QUESTIONS TO ANSWER:
1) Answer these questions using the iHTML parse tree documentation below, one answer per line, marked (a), (b), and (c):
(a) In what year was the masters thesis completed?
(b) What does BR_ChildMarkup return when current is a leaf in the tree?
(c) How is the attrs argument of BR_AllocMarkup interpreted when the type is "<text" or "<comment"?
2) Carry on with the iHTML parse tree documentation from where it stops, in its current format.

PASSAGE SHOWN:
NOTE:
This project is no longer being maintained: it was developed for my masters thesis, which was completed in early 1997. I still, however, welcome any questions or comments that people may have.

[Home] [ToC] [Up] [Prev] [Next]


iHTML Browser Services

HTML Parse Trees

iHTML defines a type and set of functions for accessing a browser's internal parse tree representation. This allows language modules to not only dynamically construct HTML documents, but to also examine and modify existing documents.

A browser must implement these functions. At the very least, they are used by the iHTML Library component to parse <OBJECT> markup: the browser hands the library the node for each of these tags that it encounters, and the library then uses the browser's parse tree services to examine that data and determine how to handle it.


Types

HTMLNode
Synopsis
A single node in the browser's internal representation of an HTML document's parse tree.
Definition
void* (This is an opaque type that is defined by the browser's internal implementation.)
See Also
IHMarkup

The HTMLNode is the object through which other components in the iHTML system interact with a browser's internal HTML parse tree. It represents a single node in that tree. E.g., a tag, block of text, comment, etc. All interaction with the parse tree is done by calling functions with the opaque pointers to these nodes.


Functions

BR_AllocMarkup
Synopsis
HTMLNode BR_AllocMarkup(IHLanguage* lang, IHMarkup owner, const void* type, const char* attrs)
Arguments
(IHLanguage*) lang
The language that owns this markup node.
(IHMarkup) owner
The language object that owns this markup node.
(const void*) type
A tag ID representing the type of node to create.
(const char*) attrs
A string of attributes that will be parsed and associated with the node.
Return
(HTMLNode) A newly created browser-side markup node.
See Also
HTMLNode

Allocates a new node with the given type and attributes. If the type is "<text" or "<comment", the attrs argument is interpreted as the new node's text.

BR_ChildMarkup
Synopsis
HTMLNode BR_ChildMarkup(HTMLNode current)
Arguments
(HTMLNode) current
A node in an HTML parse tree.
Return
(HTMLNode) The node that is the first child to current in its tree.
See Also
HTMLNode

Returns the node that is the child to the given node in the tree, or NULL if current is a leaf in the tree. This essentially traverses deeper into the parse tree.

BR_CutMarkup
Synopsis
HTMLNode BR_CutMarkup(HTMLNode pos, HTMLNode end)
Arguments
(HTMLNode) pos
The first node to cut.
(HTMLNode) end
The last node to cut.
Return
(HTMLNode) The node that has replaced the first cut node.
See Also
HTMLNode

Deletes markup nodes from pos to end, and all of their child nodes. If end is NULL, deletes all nodes from pos to the last node in this branch. Returns the markup node that has replaced these in the tree, i.e. the one that is the next after pos.

INFORMATION GIVEN:
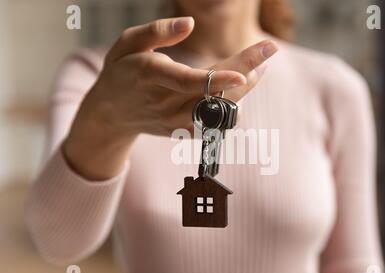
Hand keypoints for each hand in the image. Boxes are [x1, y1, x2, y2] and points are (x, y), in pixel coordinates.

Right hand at [64, 16, 278, 179]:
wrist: (110, 113)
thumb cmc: (120, 72)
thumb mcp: (126, 43)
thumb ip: (155, 32)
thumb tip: (189, 24)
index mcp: (150, 76)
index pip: (188, 81)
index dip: (217, 79)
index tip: (245, 73)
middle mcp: (163, 102)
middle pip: (211, 93)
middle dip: (245, 72)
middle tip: (269, 50)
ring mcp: (173, 121)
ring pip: (216, 112)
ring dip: (243, 92)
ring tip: (260, 68)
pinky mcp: (180, 132)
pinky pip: (212, 126)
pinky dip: (230, 110)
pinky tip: (240, 91)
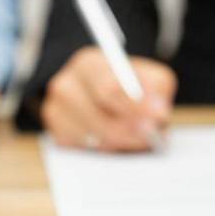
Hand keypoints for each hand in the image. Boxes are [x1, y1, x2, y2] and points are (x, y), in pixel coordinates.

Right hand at [40, 47, 176, 151]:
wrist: (106, 97)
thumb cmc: (130, 87)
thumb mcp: (150, 77)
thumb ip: (157, 90)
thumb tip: (157, 114)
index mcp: (88, 64)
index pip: (108, 88)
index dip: (134, 107)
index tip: (156, 118)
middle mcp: (65, 85)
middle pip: (97, 117)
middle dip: (129, 130)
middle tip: (150, 137)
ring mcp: (57, 112)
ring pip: (93, 138)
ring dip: (121, 143)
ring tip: (139, 139)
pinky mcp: (58, 135)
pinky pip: (85, 151)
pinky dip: (107, 151)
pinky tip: (118, 143)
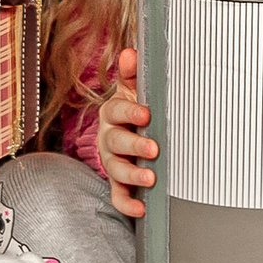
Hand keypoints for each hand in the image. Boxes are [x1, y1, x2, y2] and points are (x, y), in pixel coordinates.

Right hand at [97, 46, 156, 218]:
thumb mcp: (134, 89)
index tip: (146, 114)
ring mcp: (112, 161)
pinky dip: (126, 204)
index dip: (130, 113)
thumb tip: (131, 52)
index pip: (116, 111)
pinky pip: (117, 196)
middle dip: (133, 146)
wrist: (130, 132)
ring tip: (150, 181)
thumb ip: (133, 74)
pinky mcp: (118, 182)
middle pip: (115, 143)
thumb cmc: (136, 109)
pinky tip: (141, 210)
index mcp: (113, 113)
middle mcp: (108, 137)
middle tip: (153, 150)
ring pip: (115, 170)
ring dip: (132, 176)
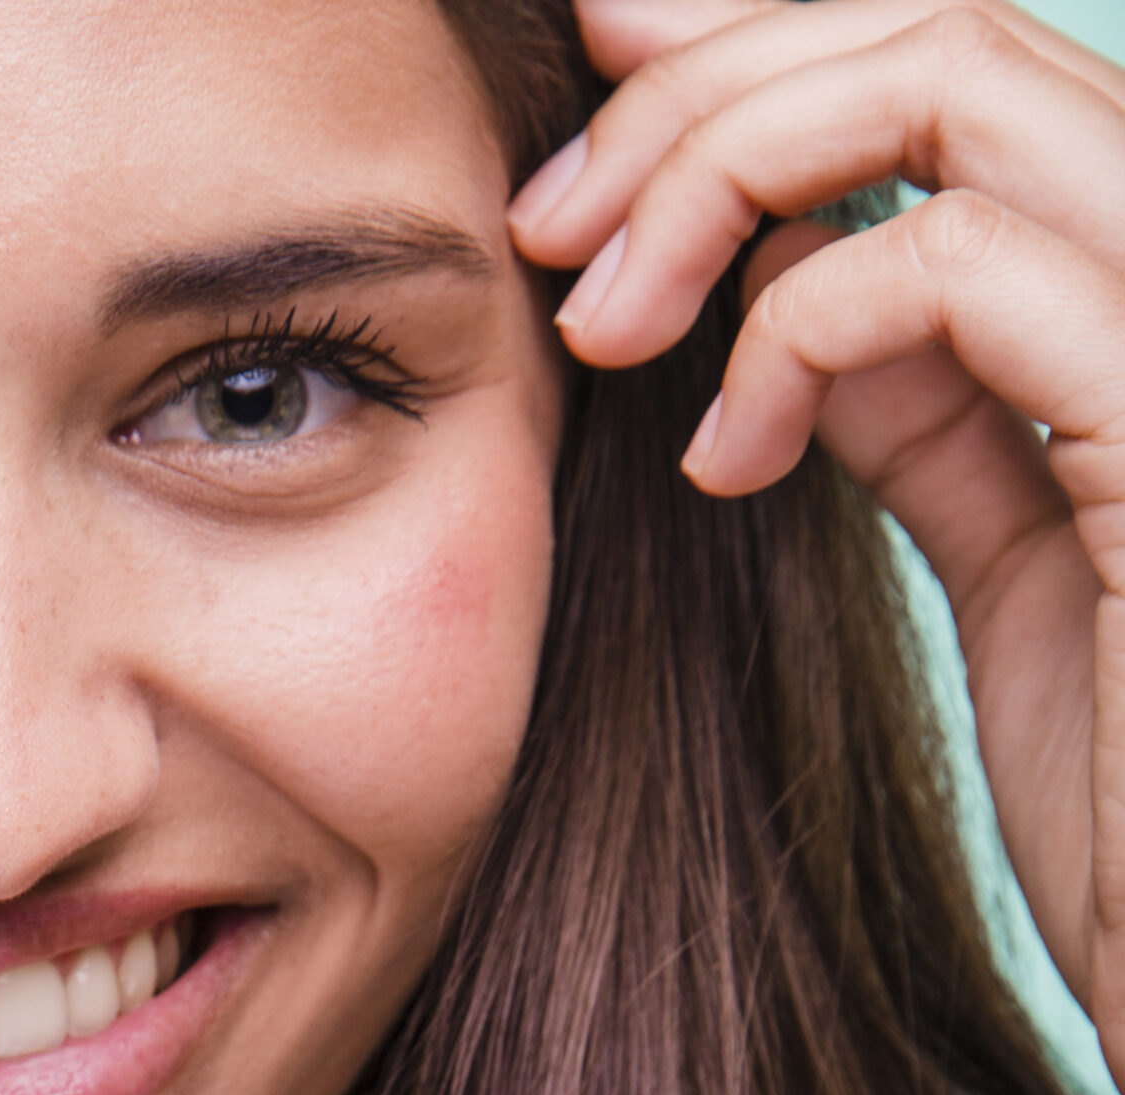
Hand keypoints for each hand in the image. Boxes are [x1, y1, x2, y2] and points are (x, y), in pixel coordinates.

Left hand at [507, 0, 1124, 1090]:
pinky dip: (795, 331)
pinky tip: (727, 457)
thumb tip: (803, 295)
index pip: (962, 61)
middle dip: (708, 89)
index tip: (600, 81)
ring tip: (606, 325)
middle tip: (554, 218)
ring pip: (950, 82)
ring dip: (721, 174)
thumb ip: (942, 413)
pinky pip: (953, 266)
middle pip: (940, 27)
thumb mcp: (1019, 563)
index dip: (768, 38)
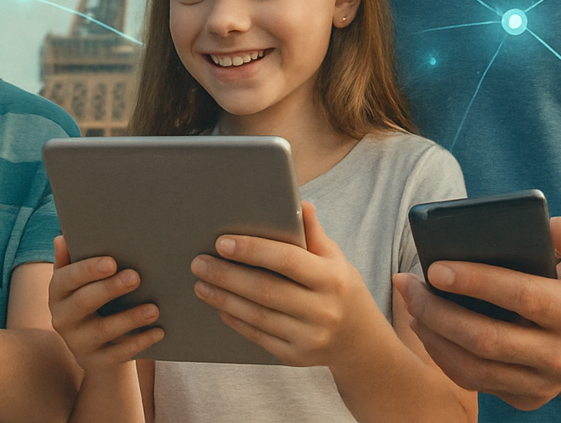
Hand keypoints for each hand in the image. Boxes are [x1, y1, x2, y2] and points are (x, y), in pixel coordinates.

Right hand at [47, 235, 162, 369]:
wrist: (92, 345)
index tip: (112, 261)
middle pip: (84, 302)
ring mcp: (78, 343)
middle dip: (110, 289)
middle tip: (136, 276)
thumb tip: (62, 239)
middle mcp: (62, 319)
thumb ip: (73, 260)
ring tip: (154, 308)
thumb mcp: (79, 282)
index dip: (88, 270)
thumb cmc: (90, 299)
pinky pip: (119, 353)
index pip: (67, 278)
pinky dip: (140, 342)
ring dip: (130, 318)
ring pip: (103, 330)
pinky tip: (158, 331)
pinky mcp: (96, 362)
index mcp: (57, 293)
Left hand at [190, 201, 385, 367]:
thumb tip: (300, 203)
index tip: (221, 242)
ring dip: (223, 298)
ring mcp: (310, 337)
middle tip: (199, 262)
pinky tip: (220, 306)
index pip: (286, 259)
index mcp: (332, 278)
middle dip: (226, 275)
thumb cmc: (341, 290)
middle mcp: (323, 310)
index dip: (252, 250)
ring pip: (257, 316)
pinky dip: (236, 320)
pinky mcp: (296, 357)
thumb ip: (314, 234)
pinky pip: (259, 337)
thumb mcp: (336, 259)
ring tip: (201, 283)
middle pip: (265, 290)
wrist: (362, 343)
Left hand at [393, 215, 560, 409]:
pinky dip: (442, 354)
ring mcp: (545, 384)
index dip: (476, 282)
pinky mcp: (527, 397)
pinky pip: (474, 381)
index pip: (523, 296)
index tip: (436, 267)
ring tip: (410, 300)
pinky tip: (425, 324)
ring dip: (432, 333)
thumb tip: (555, 231)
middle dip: (437, 310)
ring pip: (473, 368)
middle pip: (487, 340)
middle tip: (408, 282)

ANSWERS PROVIDED:
1)
(a) 1997
(b) NULL
(c) As the new node's text

2)
BR_FirstMarkup
Synopsis
HTMLNode BR_FirstMarkup(HTMLNode current)
Arguments
(HTMLNode) current
A node in an HTML parse tree.
Return
(HTMLNode) The very top/first node in current's tree.
See Also
HTMLNode

Returns the absolute first HTMLNode in the given tree, i.e. the root of the tree, which should always be <HTML>

BR_FreeMarkup
Synopsis
void BR_FreeMarkup(HTMLNode root)
Arguments
(HTMLNode) root
Root of a tree of HTMLNodes to deallocate.
Return
nothing.
See Also
HTMLNode

Deallocates a tree of HTMLNode objects, being sure to remove all references within it and generally keep everything synchronized with any language-side objects associated with the nodes. The only nodes actually deallocated are the ones owned by the same IHMarkup object as the given root node. However, all references to other owners from these are also removed, so they may be deallocated as a side-effect.

BR_FreeMarkupAttr
Synopsis
void BR_FreeMarkupAttr(char* value)
Arguments
(char*) value
Attribute value retuned by BR_MarkupAttr().
Return
nothing.
See Also
HTMLNode, BR_MarkupAttr()

Deallocates the memory associated with an attribute value previously returned by BR_MarkupAttr(). Any value returned by that function can be used here, including NULL.

BR_GetTagID
Synopsis
void* BR_GetTagID(const char* tag)
Arguments
(const char*) tag
The name of the tag whose ID is to be looked up.
Return
(void*) An abstract browser ID for this tag type.
See Also
HTMLNode

Returns the ID number the browser uses for this particular tag. The exact ID code returned is browser-dependent; it may be an enumeration, the address of a string, etc. In addition to the normal tag names, such as "HEAD", "EM", "TABLE", etc., the following names are defined:

">text"
Returns the code for a text-containing node.
">comment"
Returns the code for a comment-containing node, if this browser saves comments.
">text"
Returns the code for a text-containing node.
">unknown"
Returns the code for a node of unknown type.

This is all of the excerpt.